Adanya anggapan bahwa belum tentu draft RUU Cipta Kerja yang dikaji oleh beberapa ahli dalam Kajian Akademis RUU Cipta Kerja itu bukan berasal dari draft RUU yang asli,. Padahal setiap akademisi memiliki langkah-langkah ilmiah dalam pembahasan suatu permasalahan.
RUU Tak Transparan
Bahkan draft RUU Cipta Kerja sendiri juga ada beberapa versi misalnya terkait jumlah halaman. Jika draft RUU itu penulis simulasikan sebagai kitab rujukan utama, maka sebagai mahasiswa yang bukan bidang hukum lebih baik ikut imam atau para tokoh Kajian Akademis tentang Omnibus Law RUU Cipta Kerja, yang mana mereka sudah melakukan beberapa kajian multi disiplin di bidangnya tentang Omnibus Law RUU Cipta Kerja itu. Kami mahasiswa mengikuti madzab para pengkaji akademis, walaupun belum membaca semua isi draft RUU karena bukan bidang semua mahasiswa,.
Demo Dapat Apresiasi
Tak kalah dengan Aksi 212, demo mahasiswa juga mendapat dukungan dari beberapa lapisan masyarakat. Walaupun, tak seperti Aksi 212 yang beberapa lembaga menyedikan keperluan para peserta. Demo mahasiswa yang lalu hanya dukungan semangat dari berbagai lapisan masyarakat. Misalnya mulai dari berangkat sampai pulang penulis yang ikut demo juga mendapat dukungan. Dukungan itu dari beberapa kelompok pemulung yang sedang kumpul di pinggir jalan melihat pendemo yang sedang longmarch, mereka meneriakkan dukunganya kepada mahasiswa.

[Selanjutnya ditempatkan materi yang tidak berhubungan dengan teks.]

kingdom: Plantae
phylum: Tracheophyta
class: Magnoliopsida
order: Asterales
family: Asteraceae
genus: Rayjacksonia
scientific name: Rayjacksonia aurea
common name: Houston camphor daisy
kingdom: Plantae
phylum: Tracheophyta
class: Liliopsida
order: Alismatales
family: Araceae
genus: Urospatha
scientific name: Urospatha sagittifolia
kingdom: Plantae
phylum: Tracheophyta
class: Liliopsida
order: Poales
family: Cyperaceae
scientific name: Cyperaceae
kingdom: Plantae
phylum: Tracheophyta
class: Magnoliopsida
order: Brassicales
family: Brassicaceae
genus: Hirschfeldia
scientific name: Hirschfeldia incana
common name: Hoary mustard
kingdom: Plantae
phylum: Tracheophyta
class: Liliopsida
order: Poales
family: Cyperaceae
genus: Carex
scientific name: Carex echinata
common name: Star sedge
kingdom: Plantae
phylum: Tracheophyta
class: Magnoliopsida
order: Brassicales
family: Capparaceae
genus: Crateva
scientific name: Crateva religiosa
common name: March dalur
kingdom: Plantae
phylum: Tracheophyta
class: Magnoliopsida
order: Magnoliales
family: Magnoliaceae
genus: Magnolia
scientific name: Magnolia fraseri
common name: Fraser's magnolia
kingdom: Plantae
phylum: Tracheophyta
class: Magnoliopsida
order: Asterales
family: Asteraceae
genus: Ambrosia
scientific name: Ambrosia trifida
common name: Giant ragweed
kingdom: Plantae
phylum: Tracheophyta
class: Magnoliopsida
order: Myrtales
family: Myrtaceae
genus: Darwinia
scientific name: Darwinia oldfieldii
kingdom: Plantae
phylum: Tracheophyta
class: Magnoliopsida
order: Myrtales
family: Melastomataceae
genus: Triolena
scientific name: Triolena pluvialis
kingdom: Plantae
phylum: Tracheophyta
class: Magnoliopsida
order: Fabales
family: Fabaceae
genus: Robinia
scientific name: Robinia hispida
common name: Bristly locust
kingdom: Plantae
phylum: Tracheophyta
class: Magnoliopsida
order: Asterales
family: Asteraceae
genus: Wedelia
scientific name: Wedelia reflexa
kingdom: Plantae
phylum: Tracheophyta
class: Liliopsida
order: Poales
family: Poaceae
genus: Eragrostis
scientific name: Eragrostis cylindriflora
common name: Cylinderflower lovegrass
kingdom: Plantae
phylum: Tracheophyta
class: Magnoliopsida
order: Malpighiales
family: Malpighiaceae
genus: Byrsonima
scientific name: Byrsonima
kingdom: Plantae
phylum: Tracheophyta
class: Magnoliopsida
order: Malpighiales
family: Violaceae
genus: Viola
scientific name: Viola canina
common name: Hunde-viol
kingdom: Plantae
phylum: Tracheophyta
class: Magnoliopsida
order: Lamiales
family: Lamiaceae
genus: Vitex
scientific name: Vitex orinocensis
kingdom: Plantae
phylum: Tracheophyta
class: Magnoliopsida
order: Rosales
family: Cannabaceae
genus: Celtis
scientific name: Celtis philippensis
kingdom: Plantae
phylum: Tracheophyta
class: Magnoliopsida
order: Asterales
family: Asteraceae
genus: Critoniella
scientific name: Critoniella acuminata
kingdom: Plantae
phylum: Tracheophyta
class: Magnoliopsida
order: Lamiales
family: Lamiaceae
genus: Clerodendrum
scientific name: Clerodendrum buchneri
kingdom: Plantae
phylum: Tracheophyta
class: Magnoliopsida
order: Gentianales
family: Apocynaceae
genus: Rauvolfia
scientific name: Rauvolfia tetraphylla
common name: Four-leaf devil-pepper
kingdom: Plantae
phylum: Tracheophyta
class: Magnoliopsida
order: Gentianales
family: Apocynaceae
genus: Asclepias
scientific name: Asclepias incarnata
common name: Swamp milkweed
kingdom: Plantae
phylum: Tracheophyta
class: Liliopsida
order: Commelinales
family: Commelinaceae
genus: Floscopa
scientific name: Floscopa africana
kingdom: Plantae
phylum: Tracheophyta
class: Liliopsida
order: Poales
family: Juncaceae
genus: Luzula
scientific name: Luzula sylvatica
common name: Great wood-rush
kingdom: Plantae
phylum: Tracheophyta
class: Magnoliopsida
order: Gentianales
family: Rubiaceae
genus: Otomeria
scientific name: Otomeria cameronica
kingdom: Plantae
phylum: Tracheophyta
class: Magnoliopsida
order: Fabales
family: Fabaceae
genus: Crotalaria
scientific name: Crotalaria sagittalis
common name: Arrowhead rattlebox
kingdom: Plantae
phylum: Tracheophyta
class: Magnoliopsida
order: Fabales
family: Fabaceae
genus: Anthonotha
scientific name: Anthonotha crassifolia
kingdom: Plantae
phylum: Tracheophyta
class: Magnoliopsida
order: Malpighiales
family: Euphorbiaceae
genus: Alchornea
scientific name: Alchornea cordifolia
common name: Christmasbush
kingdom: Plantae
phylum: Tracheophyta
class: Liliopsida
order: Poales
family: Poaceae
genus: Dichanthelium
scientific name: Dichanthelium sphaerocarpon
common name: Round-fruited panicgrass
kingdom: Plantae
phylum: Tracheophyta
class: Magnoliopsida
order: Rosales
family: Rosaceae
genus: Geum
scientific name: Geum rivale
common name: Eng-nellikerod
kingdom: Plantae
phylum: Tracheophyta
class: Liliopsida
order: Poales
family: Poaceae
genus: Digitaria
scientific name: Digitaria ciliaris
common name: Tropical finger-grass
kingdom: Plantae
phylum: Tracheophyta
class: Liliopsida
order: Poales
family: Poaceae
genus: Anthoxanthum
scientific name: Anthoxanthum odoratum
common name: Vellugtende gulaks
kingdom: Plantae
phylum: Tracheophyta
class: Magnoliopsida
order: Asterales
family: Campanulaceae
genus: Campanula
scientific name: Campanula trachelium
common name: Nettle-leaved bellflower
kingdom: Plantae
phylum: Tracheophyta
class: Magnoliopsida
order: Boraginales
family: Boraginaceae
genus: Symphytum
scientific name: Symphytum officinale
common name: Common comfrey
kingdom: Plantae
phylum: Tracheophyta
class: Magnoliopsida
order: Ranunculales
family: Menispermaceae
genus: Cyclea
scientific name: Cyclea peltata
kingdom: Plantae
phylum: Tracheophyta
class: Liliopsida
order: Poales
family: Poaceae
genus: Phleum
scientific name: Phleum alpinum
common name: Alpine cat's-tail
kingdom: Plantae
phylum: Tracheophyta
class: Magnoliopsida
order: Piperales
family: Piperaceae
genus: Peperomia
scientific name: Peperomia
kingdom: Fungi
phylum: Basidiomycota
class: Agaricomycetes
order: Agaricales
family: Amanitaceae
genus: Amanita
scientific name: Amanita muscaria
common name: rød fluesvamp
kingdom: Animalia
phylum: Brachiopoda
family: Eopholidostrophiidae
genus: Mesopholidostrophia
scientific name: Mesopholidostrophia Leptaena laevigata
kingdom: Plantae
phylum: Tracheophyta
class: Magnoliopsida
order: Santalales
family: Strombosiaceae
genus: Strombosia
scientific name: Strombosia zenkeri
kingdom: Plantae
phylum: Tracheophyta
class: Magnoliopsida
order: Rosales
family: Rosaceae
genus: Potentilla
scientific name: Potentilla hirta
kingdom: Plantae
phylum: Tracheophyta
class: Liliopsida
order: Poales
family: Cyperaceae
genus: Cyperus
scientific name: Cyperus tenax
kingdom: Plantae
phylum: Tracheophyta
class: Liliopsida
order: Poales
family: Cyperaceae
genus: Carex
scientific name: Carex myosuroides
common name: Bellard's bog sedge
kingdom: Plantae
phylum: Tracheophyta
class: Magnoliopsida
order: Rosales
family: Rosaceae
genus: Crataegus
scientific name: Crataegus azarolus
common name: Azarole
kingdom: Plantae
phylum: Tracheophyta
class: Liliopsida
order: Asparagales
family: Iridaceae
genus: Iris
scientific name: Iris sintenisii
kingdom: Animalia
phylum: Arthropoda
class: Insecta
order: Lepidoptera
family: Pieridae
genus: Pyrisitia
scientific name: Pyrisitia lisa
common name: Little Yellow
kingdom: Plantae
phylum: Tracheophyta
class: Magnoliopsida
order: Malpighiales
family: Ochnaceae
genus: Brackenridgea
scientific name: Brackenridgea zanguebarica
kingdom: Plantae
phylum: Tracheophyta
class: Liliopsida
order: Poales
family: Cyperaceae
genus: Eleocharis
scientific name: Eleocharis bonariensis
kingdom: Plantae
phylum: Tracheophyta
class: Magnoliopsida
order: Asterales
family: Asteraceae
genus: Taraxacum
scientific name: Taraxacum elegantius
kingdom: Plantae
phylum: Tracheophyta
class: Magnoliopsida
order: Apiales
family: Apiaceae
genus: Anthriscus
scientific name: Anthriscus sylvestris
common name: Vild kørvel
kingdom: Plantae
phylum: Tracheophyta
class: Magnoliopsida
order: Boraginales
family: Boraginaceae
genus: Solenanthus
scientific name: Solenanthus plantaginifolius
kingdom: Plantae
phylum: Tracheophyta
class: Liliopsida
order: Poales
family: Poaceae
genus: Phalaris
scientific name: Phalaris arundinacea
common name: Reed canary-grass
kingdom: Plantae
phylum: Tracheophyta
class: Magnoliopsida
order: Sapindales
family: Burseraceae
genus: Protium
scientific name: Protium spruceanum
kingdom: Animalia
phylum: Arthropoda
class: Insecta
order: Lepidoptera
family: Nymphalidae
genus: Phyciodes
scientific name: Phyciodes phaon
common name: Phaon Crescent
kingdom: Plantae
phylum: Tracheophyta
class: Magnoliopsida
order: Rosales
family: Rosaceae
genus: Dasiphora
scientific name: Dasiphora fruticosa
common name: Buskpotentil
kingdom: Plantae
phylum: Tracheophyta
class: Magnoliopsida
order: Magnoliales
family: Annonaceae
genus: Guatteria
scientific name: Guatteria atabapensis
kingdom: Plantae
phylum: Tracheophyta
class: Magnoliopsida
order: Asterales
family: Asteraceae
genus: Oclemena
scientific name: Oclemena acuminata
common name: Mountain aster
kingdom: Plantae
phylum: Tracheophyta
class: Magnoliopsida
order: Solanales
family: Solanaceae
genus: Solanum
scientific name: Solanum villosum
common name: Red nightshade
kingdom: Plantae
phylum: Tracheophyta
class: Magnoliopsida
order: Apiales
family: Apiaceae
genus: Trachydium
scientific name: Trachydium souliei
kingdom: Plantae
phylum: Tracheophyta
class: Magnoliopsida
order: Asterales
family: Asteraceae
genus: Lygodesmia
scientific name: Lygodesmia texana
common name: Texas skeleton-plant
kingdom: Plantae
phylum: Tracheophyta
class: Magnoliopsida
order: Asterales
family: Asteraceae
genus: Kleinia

Ada juga dari kumpulan tukang ojek juga meneriakkan dukunganya, hingga beberapa warung sembako yang memberikan minuman berkardus-kardus. Ada juga rumah warga yang menyedikan makanan banyak untuk makan para pendemo setelah lelah untuk istirahat. Pihak petugas kereta api pun mengratiskan para penumpang mahasiswa yang ikut demo.